This post is part of our ongoing series on Doing Business in China. You can find the introduction to this series here.
In our past posts we have tried to walk a diplomatic line, highlighting the importance of commercial rather than political considerations when entering the China market. But in this post we are going to be more direct, our topic here is Intellectual Property (IP). The truth is that every company in China who wants to partner with a US company wants their IP, everything else is at best secondary, and usually just lip service paid.
We do not think this will shock or offend anyone in China. People there tell us this regularly, and it is a clear subtext (if not the explicit message) of much business press coverage there. We imagine this brutal truth will sound a little harsher to those here. “Surely, our JV partner is different.”, “They see the big picture.”, “Our relationship is Win-Win.” Actually, we imagine that anyone doing business in China is already aware of this reality, but there are still arguments we tell ourselves to avoid staring into the abyss.
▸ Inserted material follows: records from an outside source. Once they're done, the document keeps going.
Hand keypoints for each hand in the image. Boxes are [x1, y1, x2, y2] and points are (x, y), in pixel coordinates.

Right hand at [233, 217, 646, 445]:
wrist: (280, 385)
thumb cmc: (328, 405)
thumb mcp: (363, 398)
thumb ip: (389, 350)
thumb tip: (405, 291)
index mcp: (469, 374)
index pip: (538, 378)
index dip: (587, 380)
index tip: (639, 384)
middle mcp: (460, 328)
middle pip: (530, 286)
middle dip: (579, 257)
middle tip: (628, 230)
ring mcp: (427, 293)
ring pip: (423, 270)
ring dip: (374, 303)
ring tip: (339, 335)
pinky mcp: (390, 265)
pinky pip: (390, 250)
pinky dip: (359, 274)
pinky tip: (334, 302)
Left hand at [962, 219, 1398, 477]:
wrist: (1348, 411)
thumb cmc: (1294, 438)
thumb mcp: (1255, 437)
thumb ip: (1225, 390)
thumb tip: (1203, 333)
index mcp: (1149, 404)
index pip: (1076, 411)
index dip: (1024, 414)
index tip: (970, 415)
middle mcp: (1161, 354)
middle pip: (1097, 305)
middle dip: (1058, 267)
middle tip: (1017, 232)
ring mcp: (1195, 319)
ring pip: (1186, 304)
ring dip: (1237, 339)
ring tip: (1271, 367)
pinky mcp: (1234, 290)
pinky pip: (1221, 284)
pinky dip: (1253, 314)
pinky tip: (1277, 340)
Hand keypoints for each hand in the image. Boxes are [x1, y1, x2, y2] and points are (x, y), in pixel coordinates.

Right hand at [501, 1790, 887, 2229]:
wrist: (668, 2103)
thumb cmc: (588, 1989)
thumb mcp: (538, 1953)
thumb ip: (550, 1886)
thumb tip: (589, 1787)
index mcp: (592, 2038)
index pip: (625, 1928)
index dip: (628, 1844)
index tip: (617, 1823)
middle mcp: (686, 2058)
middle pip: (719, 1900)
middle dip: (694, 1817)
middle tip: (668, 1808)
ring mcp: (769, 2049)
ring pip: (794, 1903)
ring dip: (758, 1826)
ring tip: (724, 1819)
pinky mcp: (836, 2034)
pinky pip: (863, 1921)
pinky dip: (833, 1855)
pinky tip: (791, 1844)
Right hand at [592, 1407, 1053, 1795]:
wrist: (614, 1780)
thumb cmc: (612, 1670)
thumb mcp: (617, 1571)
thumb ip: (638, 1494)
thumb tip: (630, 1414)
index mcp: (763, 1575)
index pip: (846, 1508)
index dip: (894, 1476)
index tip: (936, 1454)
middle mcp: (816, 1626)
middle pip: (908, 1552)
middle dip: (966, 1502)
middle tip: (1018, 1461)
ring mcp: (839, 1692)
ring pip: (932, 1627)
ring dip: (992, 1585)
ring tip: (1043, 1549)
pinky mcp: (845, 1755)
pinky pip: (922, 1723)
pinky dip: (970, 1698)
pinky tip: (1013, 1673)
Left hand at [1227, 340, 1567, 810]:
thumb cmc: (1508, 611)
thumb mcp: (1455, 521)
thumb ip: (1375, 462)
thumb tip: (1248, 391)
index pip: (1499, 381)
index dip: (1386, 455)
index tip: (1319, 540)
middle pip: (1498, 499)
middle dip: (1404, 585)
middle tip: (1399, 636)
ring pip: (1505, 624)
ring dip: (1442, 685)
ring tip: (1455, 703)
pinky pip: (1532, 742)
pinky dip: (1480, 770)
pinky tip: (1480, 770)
This does not mean you should drop anchor and give up on China, but it does argue for an extremely sober assessment of how you approach the China market, and most of this assessment should be inward-focusing.
First, some background. The term ‘IP’ gets bandied about a lot, but it merits closer inspection. IP does not mean patents. They have those already. It does include trade secrets and in-process R&D. There has been a lot of talk recently after the Journal’s story about Equifax’s claims that it was worried about Chinese spies. We suspect that this practice is probably more widespread and less effective than the headlines suggest. And this only covers a portion of what JV partners seek. Perhaps the best way to think about this is to understand that the other side wants to capture whatever it is that you do that makes a profit. This is both a bigger problem than just thinking about patents, but also one that is actually much more manageable.
Also, this discussion needs a bit of historical perspective. All too often, the narrative we see in the press about China’s attempts to capture Western IP is couched in some very negative stereotypes (with the word ‘inscrutable’ only implied). But the truth is IP migration has always been a major part of economic development. If IP protection were perfect then the only country with agriculture today would be Iraq, and the rest of us would be nomads gathering roots and berries. More to the point, we remember our grade school history classes when Samuel Slater (and others) were lauded as American heroes for stealing the English secrets for designing water mills and thus bringing the Industrial Revolution to the US. More recently, we know one major Western networking equipment vendor which is notorious for ‘adapting’ the designs of its suppliers for their own internal sourced modules. Theft is theft, but let’s not pretend any country has a monopoly on this behavior.
Chinese companies know that they need to work their way up the value chain. For all the perceived State control in China, domestic markets there are intensely competitive. This level of gloves-are-off competition seems remote to our genteel business practices, and are often more reminiscent of Dickensian England, but competition in China is brutal. Admittedly, there is a political aspect to this, with a fair amount of National Pride in China staked on it’s ability to nurture global technology leaders. But every company everywhere needs to advance its ‘IP’ to maintain and grow profits. China, like many countries before it, sees the fastest way to doing this as learning from foreigners, where ‘learning’ is both literal and a euphemism for ‘by any means’.
Our point here is that Chinese companies are not acting irrationally. They face an immense amount of pressure to learn or get swallowed by competitors. The one big difference in China is that often the government will put its finger on the scales and pressure foreign companies to ‘share’.